Trump Supporters Are Stepping Up Their Attacks On Bob Mueller And The FBI

The attacks on the bureau and the special counsel's office appear intended to set the stage for firing Mueller.
Special counsel Robert Mueller
Special counsel Robert Mueller
Joshua Roberts / Reuters

WASHINGTON ― As the special counsel investigation into possible Russian interference in the 2016 election draws closer to President Donald Trump’s inner circle, the president’s supporters have launched an aggressive effort to undermine Robert Mueller and the legitimacy of the nation’s premier law enforcement agency, painting the FBI as a hotbed of liberal activists bent on taking Trump down.

The extraordinary attacks on the FBI and of Mueller ― a well-respected former law enforcement leader who is also a registered Republican ― appear intended to set the stage for Trump to fire the special counsel, whose team has already secured charges or guilty pleas from four Trump associates.

Trump denied on Sunday that he planned to fire Mueller, just as he’d said he wouldn’t fire James Comey, the former FBI director Trump dismissed in May. But Trump did tell reporters that it was “quite sad” that Mueller’s team had obtained his transition team’s emails, which were hosted on a government server.

“Not looking good. It’s not looking good,” Trump said. “My people are very upset about it. I can’t imagine there’s anything on ’em, frankly, because as we said, there’s no collusion. There’s no collusion whatsoever. A lot of lawyers thought that was pretty sad.”

Trump’s transition team had claimed in a letter to members of Congress that the General Services Administration, which hosted email services for the transition team, had “unlawfully produced... private materials, including privileged communications” to the Mueller team.

Peter Carr, a spokesman for the special counsel, said in a statement to HuffPost and other outlets that the special counsel team had “secured either the account owner’s consent or appropriate criminal process” when they obtained emails in the course of a criminal investigation.

The revelation that Mueller had access to the Trump transition team’s emails was only the latest fuel for the GOP and conservative attacks on the special counsel and the bureau. In recent weeks, opponents of the investigation have focused on text messages that two former members of the special counsel team exchanged about Trump during the campaign, before Trump was elected.

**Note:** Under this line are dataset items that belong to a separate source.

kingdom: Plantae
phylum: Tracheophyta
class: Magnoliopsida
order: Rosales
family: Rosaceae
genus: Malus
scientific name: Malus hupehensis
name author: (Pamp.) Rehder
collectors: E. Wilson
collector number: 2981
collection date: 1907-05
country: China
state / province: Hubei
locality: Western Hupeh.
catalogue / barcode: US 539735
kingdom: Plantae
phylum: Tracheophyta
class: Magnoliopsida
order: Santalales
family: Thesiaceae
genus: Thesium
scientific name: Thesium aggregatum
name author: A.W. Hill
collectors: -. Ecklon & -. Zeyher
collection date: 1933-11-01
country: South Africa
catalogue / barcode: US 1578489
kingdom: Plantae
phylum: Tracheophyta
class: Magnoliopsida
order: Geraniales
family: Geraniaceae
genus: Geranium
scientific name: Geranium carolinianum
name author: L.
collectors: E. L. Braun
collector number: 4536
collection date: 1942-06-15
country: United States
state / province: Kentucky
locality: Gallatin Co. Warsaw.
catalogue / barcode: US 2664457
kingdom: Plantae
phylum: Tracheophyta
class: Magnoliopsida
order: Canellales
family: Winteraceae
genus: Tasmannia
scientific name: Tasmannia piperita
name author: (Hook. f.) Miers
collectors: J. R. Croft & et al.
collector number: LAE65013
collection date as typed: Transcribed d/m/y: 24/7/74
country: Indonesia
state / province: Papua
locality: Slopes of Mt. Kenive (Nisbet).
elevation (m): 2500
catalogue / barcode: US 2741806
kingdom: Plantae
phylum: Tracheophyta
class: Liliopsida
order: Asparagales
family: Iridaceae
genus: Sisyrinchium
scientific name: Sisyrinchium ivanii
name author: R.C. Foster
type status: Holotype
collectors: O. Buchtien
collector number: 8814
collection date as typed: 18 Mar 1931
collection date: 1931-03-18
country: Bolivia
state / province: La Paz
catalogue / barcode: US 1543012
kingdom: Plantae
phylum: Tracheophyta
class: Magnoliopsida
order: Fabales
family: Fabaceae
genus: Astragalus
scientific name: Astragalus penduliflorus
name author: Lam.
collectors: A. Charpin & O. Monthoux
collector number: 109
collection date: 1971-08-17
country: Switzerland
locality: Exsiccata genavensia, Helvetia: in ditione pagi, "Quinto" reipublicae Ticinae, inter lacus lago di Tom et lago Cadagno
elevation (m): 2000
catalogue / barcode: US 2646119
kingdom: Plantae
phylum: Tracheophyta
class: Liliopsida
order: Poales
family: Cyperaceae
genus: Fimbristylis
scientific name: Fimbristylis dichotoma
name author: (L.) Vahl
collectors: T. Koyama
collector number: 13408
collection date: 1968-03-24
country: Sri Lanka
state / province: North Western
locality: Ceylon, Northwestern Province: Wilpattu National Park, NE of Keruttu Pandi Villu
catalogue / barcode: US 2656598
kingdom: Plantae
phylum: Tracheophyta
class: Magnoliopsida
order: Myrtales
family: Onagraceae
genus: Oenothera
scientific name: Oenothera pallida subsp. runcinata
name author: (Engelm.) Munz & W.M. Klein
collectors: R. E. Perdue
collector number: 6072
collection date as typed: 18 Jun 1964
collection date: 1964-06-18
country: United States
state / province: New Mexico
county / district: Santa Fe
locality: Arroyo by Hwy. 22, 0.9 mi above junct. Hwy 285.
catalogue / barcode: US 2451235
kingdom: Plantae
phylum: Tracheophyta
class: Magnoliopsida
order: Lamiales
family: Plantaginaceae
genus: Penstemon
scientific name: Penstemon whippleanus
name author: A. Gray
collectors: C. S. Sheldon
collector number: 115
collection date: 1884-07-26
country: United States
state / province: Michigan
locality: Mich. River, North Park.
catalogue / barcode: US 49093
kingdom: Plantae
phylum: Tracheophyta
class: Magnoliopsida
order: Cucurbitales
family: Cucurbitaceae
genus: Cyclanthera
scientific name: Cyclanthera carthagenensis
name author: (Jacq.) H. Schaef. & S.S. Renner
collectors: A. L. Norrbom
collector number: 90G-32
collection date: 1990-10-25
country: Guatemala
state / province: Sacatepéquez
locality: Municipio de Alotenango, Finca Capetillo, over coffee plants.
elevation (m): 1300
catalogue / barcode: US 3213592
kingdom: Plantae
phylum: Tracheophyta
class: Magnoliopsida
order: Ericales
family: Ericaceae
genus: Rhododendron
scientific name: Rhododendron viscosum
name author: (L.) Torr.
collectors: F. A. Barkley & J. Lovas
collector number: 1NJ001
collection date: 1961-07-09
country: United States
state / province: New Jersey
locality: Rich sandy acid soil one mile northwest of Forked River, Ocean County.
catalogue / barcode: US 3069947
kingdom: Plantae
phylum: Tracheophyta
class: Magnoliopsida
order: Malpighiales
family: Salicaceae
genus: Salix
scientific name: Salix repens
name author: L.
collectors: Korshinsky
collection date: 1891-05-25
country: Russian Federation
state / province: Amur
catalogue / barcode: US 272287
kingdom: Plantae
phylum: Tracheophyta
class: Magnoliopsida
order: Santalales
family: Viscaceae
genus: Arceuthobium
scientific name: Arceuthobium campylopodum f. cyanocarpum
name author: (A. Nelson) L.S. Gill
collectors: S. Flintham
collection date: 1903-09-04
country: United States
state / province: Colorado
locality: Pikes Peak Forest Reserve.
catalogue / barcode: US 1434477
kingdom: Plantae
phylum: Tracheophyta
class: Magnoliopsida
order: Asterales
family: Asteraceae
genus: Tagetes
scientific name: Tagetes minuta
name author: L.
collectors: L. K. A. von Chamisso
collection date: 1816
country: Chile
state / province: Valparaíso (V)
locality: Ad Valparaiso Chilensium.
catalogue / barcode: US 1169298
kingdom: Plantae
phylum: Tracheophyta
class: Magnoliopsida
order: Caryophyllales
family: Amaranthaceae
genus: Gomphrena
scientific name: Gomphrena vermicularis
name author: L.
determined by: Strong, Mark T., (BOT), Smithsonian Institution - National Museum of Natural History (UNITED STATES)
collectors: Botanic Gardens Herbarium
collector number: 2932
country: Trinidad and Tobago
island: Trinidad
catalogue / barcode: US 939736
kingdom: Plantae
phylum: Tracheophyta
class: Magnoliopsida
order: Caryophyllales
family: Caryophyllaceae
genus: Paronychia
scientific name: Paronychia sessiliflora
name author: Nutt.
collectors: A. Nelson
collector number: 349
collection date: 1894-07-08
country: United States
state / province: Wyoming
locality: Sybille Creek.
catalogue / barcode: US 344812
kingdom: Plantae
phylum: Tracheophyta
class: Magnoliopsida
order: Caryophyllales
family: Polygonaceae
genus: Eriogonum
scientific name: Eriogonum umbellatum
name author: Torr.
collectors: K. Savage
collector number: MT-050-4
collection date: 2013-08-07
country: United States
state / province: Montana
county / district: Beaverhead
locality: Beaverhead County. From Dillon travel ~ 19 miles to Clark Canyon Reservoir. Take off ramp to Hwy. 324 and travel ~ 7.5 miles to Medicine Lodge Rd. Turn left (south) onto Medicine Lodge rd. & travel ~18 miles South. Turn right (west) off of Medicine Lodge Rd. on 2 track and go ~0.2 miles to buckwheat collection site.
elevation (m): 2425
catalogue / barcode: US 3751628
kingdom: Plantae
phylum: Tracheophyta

The attacks on Mueller and the FBI have gotten more extreme in recent days. Jeanine Pirro, a Fox News commentator who recently met with Trump, called the special counsel investigation a “criminal cabal” and the FBI a “crime family” and suggested that top ranking bureau officials should not only be fired, but taken “out in cuffs.”

Fox News host Jesse Watters hosted a segment calling the investigation “crocked from the jump,” suggesting to viewers that “we have a coup on our hands in America.”

Donald Trump Jr. retweeted the clip.

And Fox News hosted a segment with White House adviser Kellyanne Conway, which featured the chyron “A COUP IN AMERICA?”

The latest round of attacks came after a House Judiciary Committee hearing with Deputy Attorney General Rod Rosenstein last week in which Republicans repeatedly accused the bureau of partisanship over the 2016 text messages between two FBI investigators that disparaged Trump (as well as Democrats like Martin O’Malley and Bernie Sanders).

FBI agents are allowed to privately express political views, and the texts only came to light because the two officials were allegedly having an affair and they exchanged the messages on their work phones, which made them easy for DOJ officials to access.

Officials in the Justice Department’s press office allowed some reporters on the DOJ beat to view the text messages ahead of Rosenstein’s testimony last week, which raised alarms for some Democrats who viewed it as an attempt to undermine the special counsel probe (from which Attorney General Jeff Sessions is recused).

In a statement on Friday, the Justice Department Inspector General’s office ― which is leading the probe of the two FBI officials ― said it was not consulted about the release of the texts to the media, but had told officials they did not object to providing the text messages to Congress.